Using Pretrained Large Language Model with Prompt Engineering to Answer Biomedical Questions
This work addresses the problem of accurate biomedical information retrieval and question answering for researchers and practitioners, but it is incremental as it applies existing LLM methods to a specific domain.
The paper tackled biomedical question answering by developing a system using pre-trained large language models with prompt engineering and post-processing, achieving scores like 0.96 F1 for yes/no questions and 0.38 MRR for factoid questions in the BioASQ 2024 challenge.

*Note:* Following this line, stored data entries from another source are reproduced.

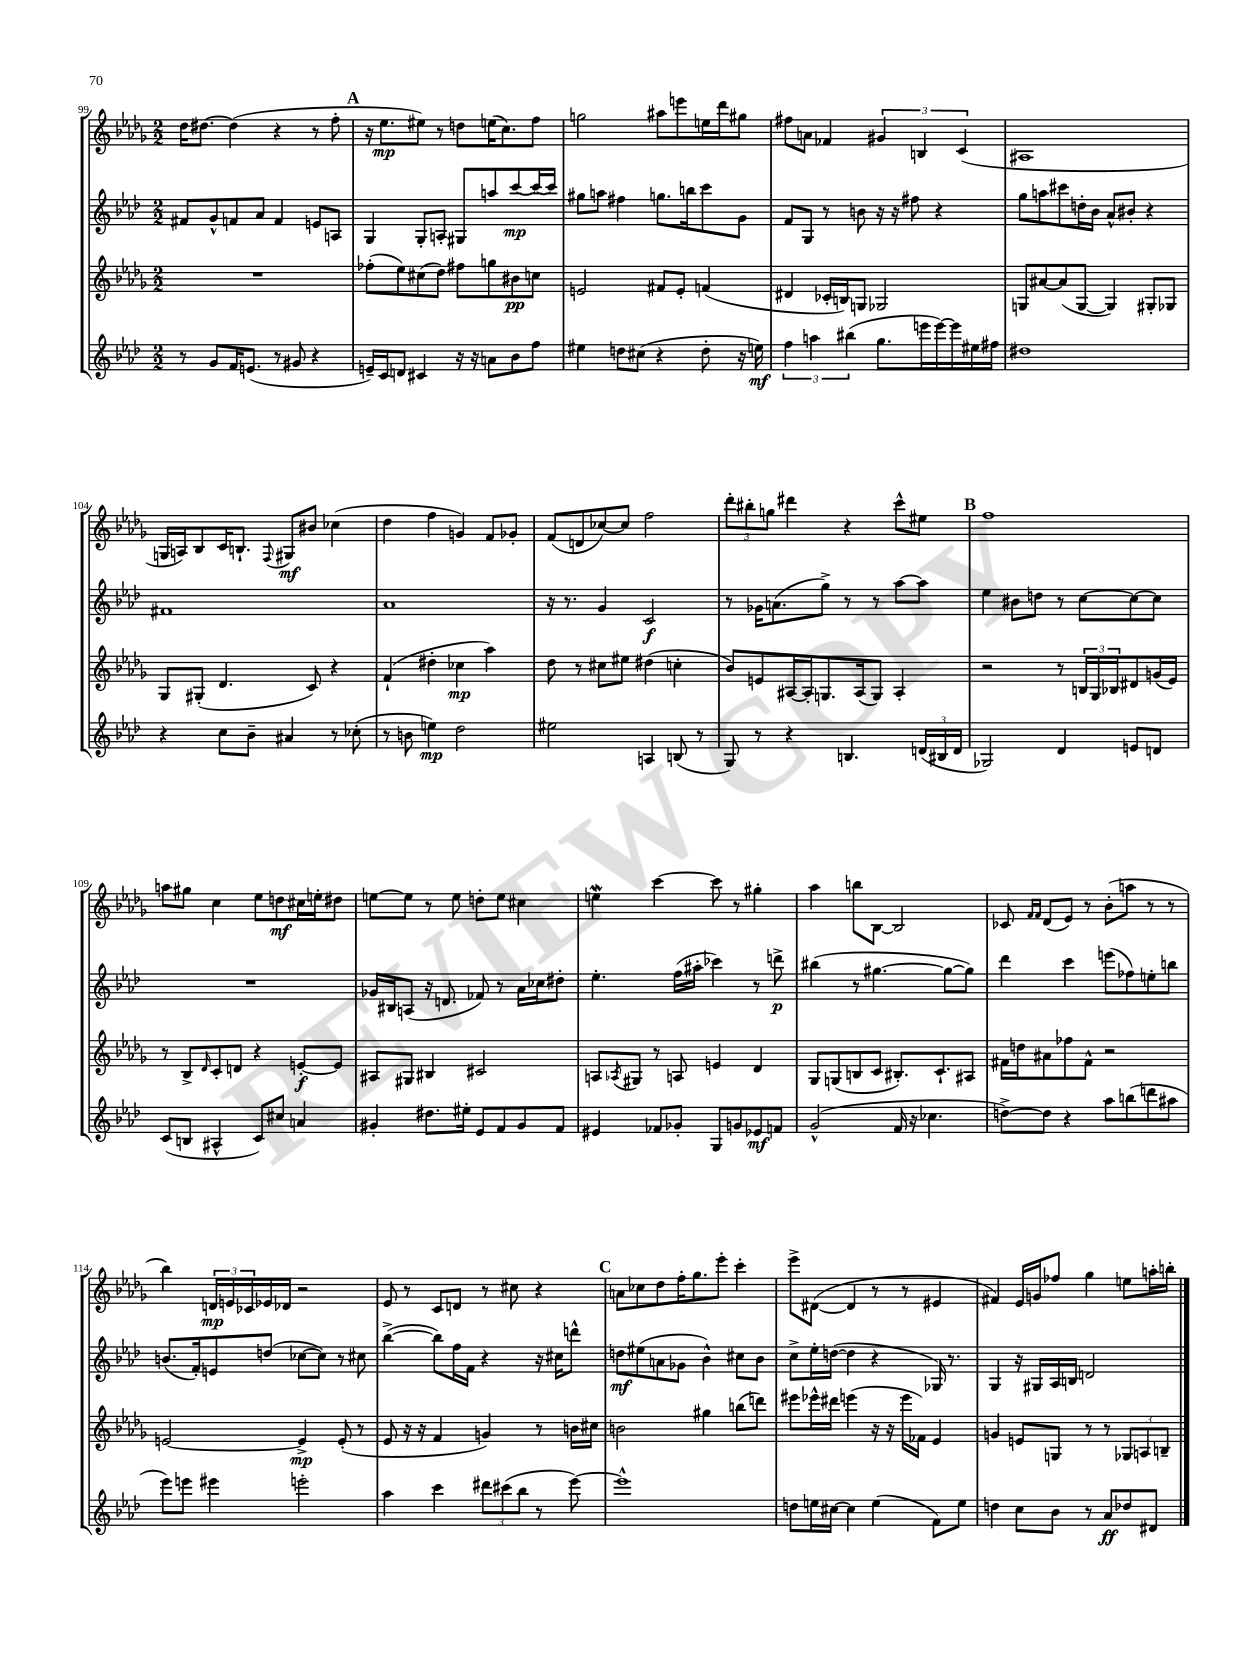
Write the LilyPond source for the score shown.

<<
\new StaffGroup <<
\new Staff = "s0" {
    \clef treble \key des \major \numericTimeSignature \time 2/2
    des''16 dis''8.~ dis''4( r4 r8 f''8-. |
    \mark \markup { \bold "A" } r16 ees''8.\mp eis''8) r8 d''8 e''16( c''8.) f''8 |
    g''2 ais''8 e'''8 e''16 des'''16 gis''8 |
    fis''8 a'8 fes'4 \tuplet 3/2 { gis'4 b4 c'4( } |
    ais1 |
    g16 a16) bes8 c'16 b8.-! \appoggiatura { f8 } gis8\mf bis'8 ces''4( |
    des''4 f''4 g'4) f'8 ges'8-. |
    f'8( d'8 ces''8~) ces''8 f''2 |
    \tuplet 3/2 { des'''8-. bis''8-. g''8 } dis'''4 r4 c'''8-^ eis''8 |
    \mark \markup { \bold "B" } f''1 |
    a''8 gis''8 c''4 ees''8 d''8\mf cis''16 e''16-. dis''8 |
    e''8~ e''8 r8 e''8 d''8-. e''8 cis''4 |
    e''4\mordent c'''4~ c'''8 r8 gis''4-. |
    aes''4 b''8 bes8~ bes2 |
    ces'8 \grace { f'16 f'16 } des'8( ees'8) r8 bes'8-.( a''8 r8 r8 |
    bes''4) \tuplet 3/2 { d'16\mp e'16 ces'16 } ees'16 des'16 r2 |
    ees'8 r8 c'8 d'8 r8 cis''8 r4 |
    \mark \markup { \bold "C" } a'8 ces''8 des''8 f''16-. ges''8. ees'''8-. c'''4-. |
    ees'''8-> dis'8~( dis'4 r8 r8 eis'4 |
    fis'4) ees'16 g'16 fes''8 ges''4 e''8 a''16-. b''16-. \bar "|." |
}
\new Staff = "s1" {
    \clef treble \key aes \major \numericTimeSignature \time 2/2
    fis'8 g'8-^ f'8 aes'8 f'4 e'8 a8 |
    \mark \markup { \bold "A" } g4 g8-. a8-. gis8 a''8 c'''8~\mp c'''16~ c'''16 |
    gis''8 a''8 fis''4 g''8. b''16 c'''8 g'8 |
    f'8 g8 r8 b'8 r16 r16 fis''8 r4 |
    g''8 a''8 cis'''8 d''16-. bes'16 aes'8-^ bis'8-. r4 |
    fis'1 |
    aes'1 |
    r16 r8. g'4 c'2\f |
    r8 ges'16 a'8.( g''8->) r8 r8 aes''8~ aes''8 |
    \mark \markup { \bold "B" } ees''4 bis'8 d''8 r8 c''8~ c''8~ c''8 |
    R1 |
    ges'16 bis16 a8( r16 d'8. fes'8) r8 aes'16 ces''16 dis''8-. |
    ees''4.-. f''16( ais''16-. ces'''4) r8 d'''8->\p |
    bis''4( r8 gis''4.~ gis''8~ gis''8) |
    des'''4 c'''4 e'''8( fes''8) e''8-. b''8 |
    b'8.( f'16-.) e'8 d''8( ces''8~ ces''8) r8 cis''8 |
    bes''4~->( bes''8) f''16 f'16 r4 r16 cis''16 d'''8-^ |
    \mark \markup { \bold "C" } d''8\mf eis''8( a'8 ges'8 bes'4-^) cis''8 bes'8 |
    c''8-> ees''16-. d''16~( d''4 r4 ges16) r8. |
    g4 r16 gis16 aes16 b16 d'2 \bar "|." |
}
\new Staff = "s2" {
    \clef treble \key des \major \numericTimeSignature \time 2/2
    R1 |
    \mark \markup { \bold "A" } fes''8-.( ees''8) cis''8( des''8) fis''8 g''8 bis'8\pp c''8 |
    e'2 fis'8 e'8-. f'4( |
    dis'4 ces'16-. b16) g8 ges2 |
    g8 ais'8~ ais'8( g8~ g4) gis8-. ges8 |
    ges8 gis8-.( des'4. c'8) r4 |
    f'4-!( dis''4-. ces''4\mp aes''4) |
    des''8 r8 cis''8 eis''8 dis''4( c''4-. |
    bes'8) e'8 ais16~ ais16-. g8. ais16( g8) ais4-. |
    \mark \markup { \bold "B" } r2 r8 \tuplet 3/2 { b16 ges16 bes16 } dis'8 g'16( ees'16) |
    r8 bes8-> \grace { des'16 } c'8-. d'8 r4 e'8~-.\f e'8 |
    ais8 gis8 bis4 cis'2 |
    a8 \acciaccatura { aes8 } gis8 r8 a8 e'4 des'4 |
    ges8 g8( b8 c'8 bis8.-.) c'8.-! ais8 |
    fis'16 d''16 ais'8 fes''8 fis'8-^ r2 |
    e'2~ e'4->\mp e'8-.( r8 |
    ees'8 r16 r16 f'4 g'4) r8 b'16 cis''16 |
    \mark \markup { \bold "C" } b'2 gis''4 b''8( d'''8) |
    eis'''8 ees'''16-^ dis'''16 e'''4( r16 r16 e'''16 fes'16) ees'4 |
    g'4 e'8 g8 r8 r8 \tuplet 3/2 { ges8 a8 b8-- } \bar "|." |
}
\new Staff = "s3" {
    \clef treble \key aes \major \numericTimeSignature \time 2/2
    r8 g'8 f'16 e'8.( r8 gis'8 r4 |
    \mark \markup { \bold "A" } e'16--) c'16 d'8 cis'4 r16 r16 a'8 bes'8 f''8 |
    eis''4 d''8 cis''8( r4 d''8-. r16 e''16\mf) |
    \tuplet 3/2 { f''4 a''4 bis''4( } g''8. e'''16 e'''16~) e'''16 eis''16 fis''16 |
    dis''1 |
    r4 c''8 bes'8-- ais'4 r8 ces''8-.( |
    r8 b'8 e''4\mp) des''2 |
    eis''2 a4 b8( r8 |
    g8) r8 r4 b4. \tuplet 3/2 { d'16( bis16 d'16 } |
    \mark \markup { \bold "B" } ges2) des'4 e'8 d'8 |
    c'8( b8 ais4-^ c'8) cis''8 a'4 |
    gis'4-. dis''8. eis''16-. ees'8 f'8 gis'8 f'8 |
    eis'4 fes'8 ges'8-. g8 g'8 ees'8\mf f'8 |
    g'2-^( f'16 r16 ces''4. |
    d''8~->) d''8 r4 aes''8 b''8( d'''8 ais''8 |
    ees'''8) e'''8 eis'''4 e'''2-. |
    aes''4 c'''4 \tuplet 3/2 { dis'''8 cis'''8( bes''8 } r8 ees'''8~) |
    \mark \markup { \bold "C" } ees'''1-^ |
    d''8 e''16 cis''16~ cis''4 e''4( f'8) e''8 |
    d''4 c''8 bes'8 r8 aes'8\ff des''8 dis'8 \bar "|." |
}
>>
>>
\layout { \context { \Score currentBarNumber = #99 } }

Our team participated in the BioASQ 2024 Task12b and Synergy tasks to build a system that can answer biomedical questions by retrieving relevant articles and snippets from the PubMed database and generating exact and ideal answers. We propose a two-level information retrieval and question-answering system based on pre-trained large language models (LLM), focused on LLM prompt engineering and response post-processing. We construct prompts with in-context few-shot examples and utilize post-processing techniques like resampling and malformed response detection. We compare the performance of various pre-trained LLM models on this challenge, including Mixtral, OpenAI GPT and Llama2. Our best-performing system achieved 0.14 MAP score on document retrieval, 0.05 MAP score on snippet retrieval, 0.96 F1 score for yes/no questions, 0.38 MRR score for factoid questions and 0.50 F1 score for list questions in Task 12b.